Could you restate, exactly and with nothing added, the lines from the start of the data through the line that holds "1.教育支出（类）普通教育（款）小学教育（项）2023 年预算数为 6973.76", leaving the pictures out?
---+---
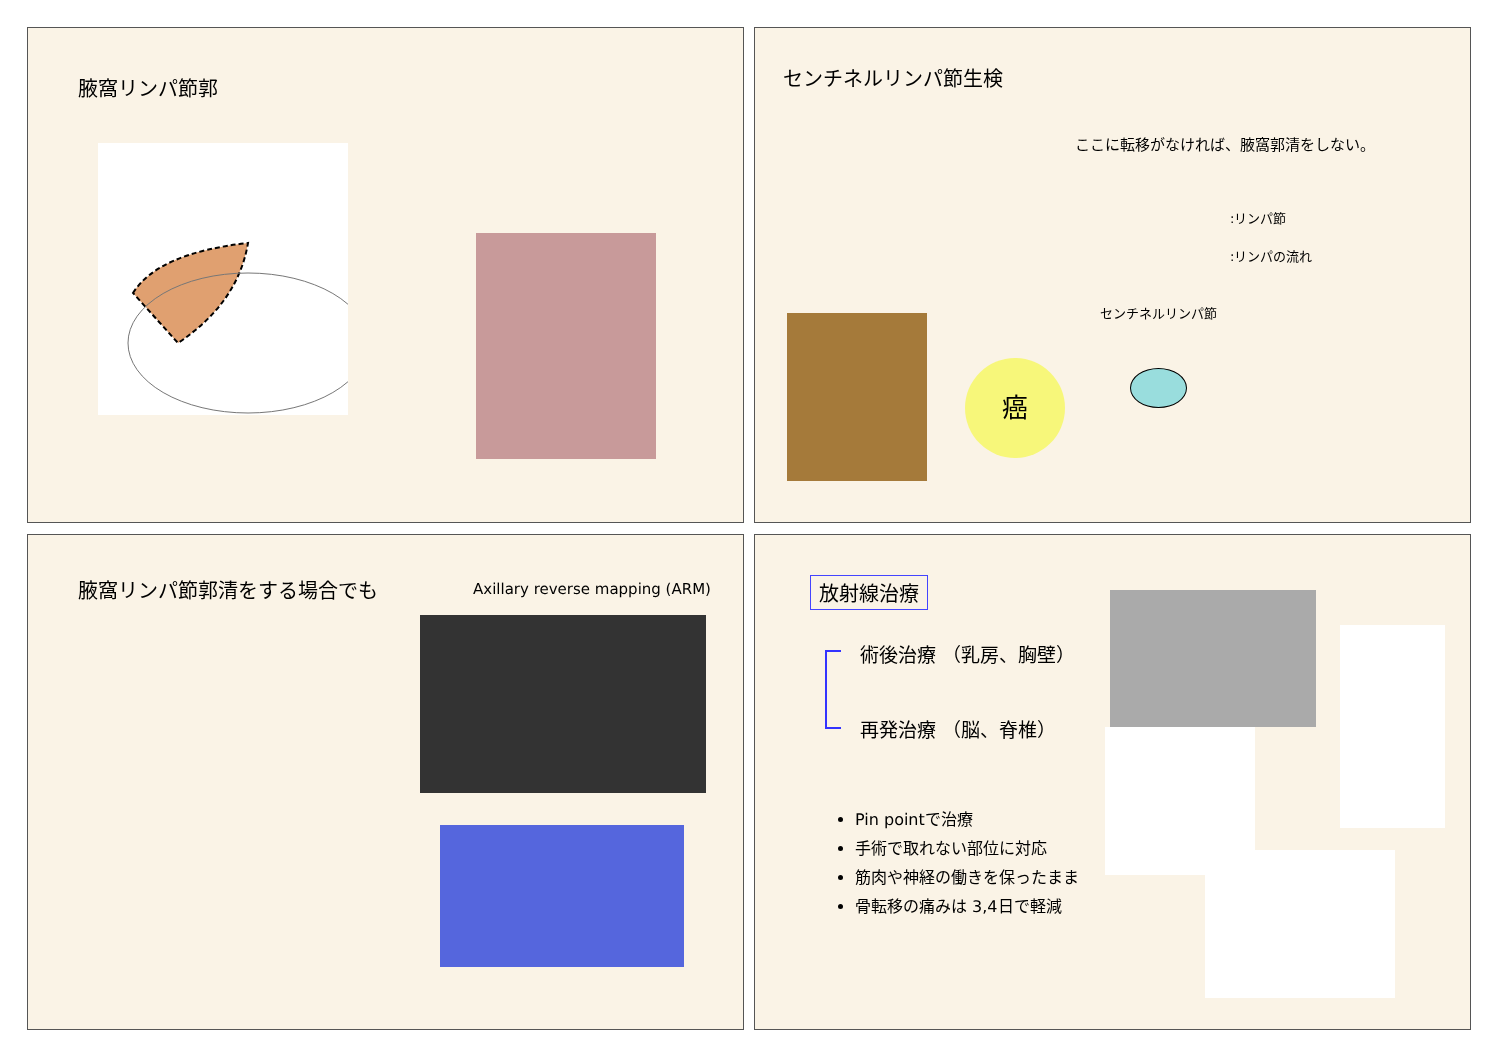腋窩リンパ節郭
センチネルリンパ節生検
ここに転移がなければ、腋窩郭清をしない。
:リンパ節
:リンパの流れ
センチネルリンパ節
癌
腋窩リンパ節郭清をする場合でも Axillary reverse mapping (ARM)
放射線治療
術後治療 （乳房、胸壁）
再発治療 （脳、脊椎）
Pin pointで治療
手術で取れない部位に対応
筋肉や神経の働きを保ったまま
骨転移の痛みは 3,4日で軽減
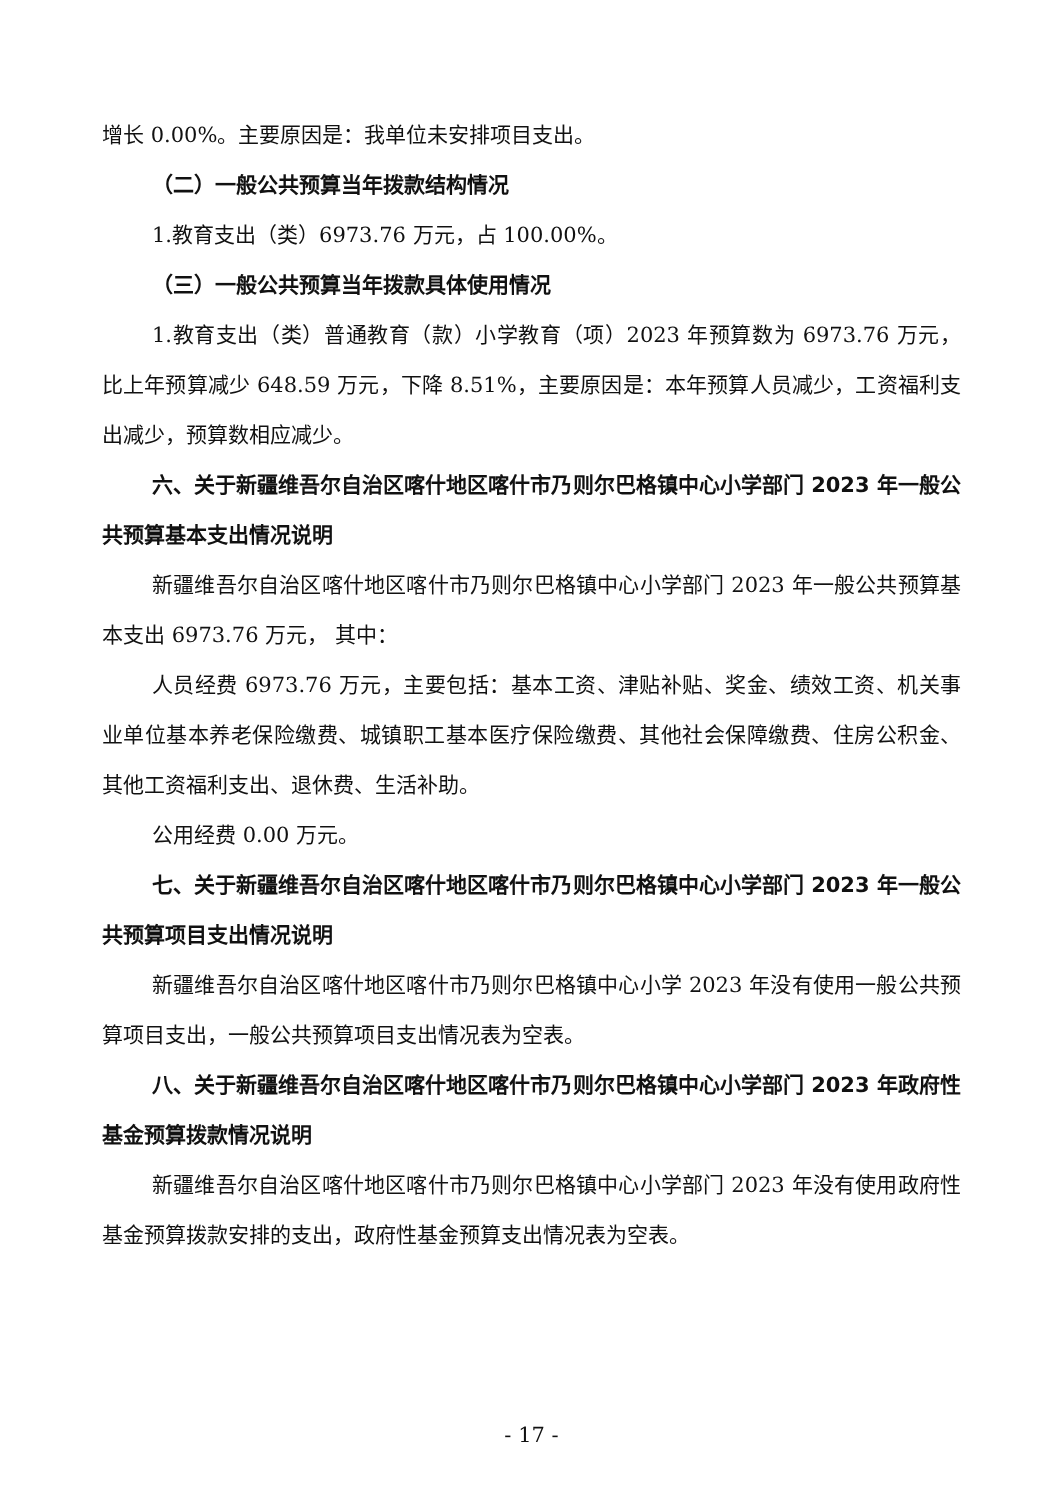增长 0.00%。主要原因是：我单位未安排项目支出。
（二）一般公共预算当年拨款结构情况
1.教育支出（类）6973.76 万元，占 100.00%。
（三）一般公共预算当年拨款具体使用情况
1.教育支出（类）普通教育（款）小学教育（项）2023 年预算数为 6973.76 万元，比上年预算减少 648.59 万元，下降 8.51%，主要原因是：本年预算人员减少，工资福利支出减少，预算数相应减少。
六、关于新疆维吾尔自治区喀什地区喀什市乃则尔巴格镇中心小学部门 2023 年一般公共预算基本支出情况说明
新疆维吾尔自治区喀什地区喀什市乃则尔巴格镇中心小学部门 2023 年一般公共预算基本支出 6973.76 万元， 其中：
人员经费 6973.76 万元，主要包括：基本工资、津贴补贴、奖金、绩效工资、机关事业单位基本养老保险缴费、城镇职工基本医疗保险缴费、其他社会保障缴费、住房公积金、其他工资福利支出、退休费、生活补助。
公用经费 0.00 万元。
七、关于新疆维吾尔自治区喀什地区喀什市乃则尔巴格镇中心小学部门 2023 年一般公共预算项目支出情况说明
新疆维吾尔自治区喀什地区喀什市乃则尔巴格镇中心小学 2023 年没有使用一般公共预算项目支出，一般公共预算项目支出情况表为空表。
八、关于新疆维吾尔自治区喀什地区喀什市乃则尔巴格镇中心小学部门 2023 年政府性基金预算拨款情况说明
新疆维吾尔自治区喀什地区喀什市乃则尔巴格镇中心小学部门 2023 年没有使用政府性基金预算拨款安排的支出，政府性基金预算支出情况表为空表。
- 17 -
---+---
--- Output below ---
腋窩リンパ節郭
センチネルリンパ節生検
ここに転移がなければ、腋窩郭清をしない。
:リンパ節
:リンパの流れ
センチネルリンパ節
癌
腋窩リンパ節郭清をする場合でも Axillary reverse mapping (ARM)
放射線治療
術後治療 （乳房、胸壁）
再発治療 （脳、脊椎）
Pin pointで治療
手術で取れない部位に対応
筋肉や神経の働きを保ったまま
骨転移の痛みは 3,4日で軽減
增长 0.00%。主要原因是：我单位未安排项目支出。
（二）一般公共预算当年拨款结构情况
1.教育支出（类）6973.76 万元，占 100.00%。
（三）一般公共预算当年拨款具体使用情况
1.教育支出（类）普通教育（款）小学教育（项）2023 年预算数为 6973.76 万元，比上年预算减少 648.59 万元，下降 8.51%，主要原因是：本年预算人员减少，工资福利支出减少，预算数相应减少。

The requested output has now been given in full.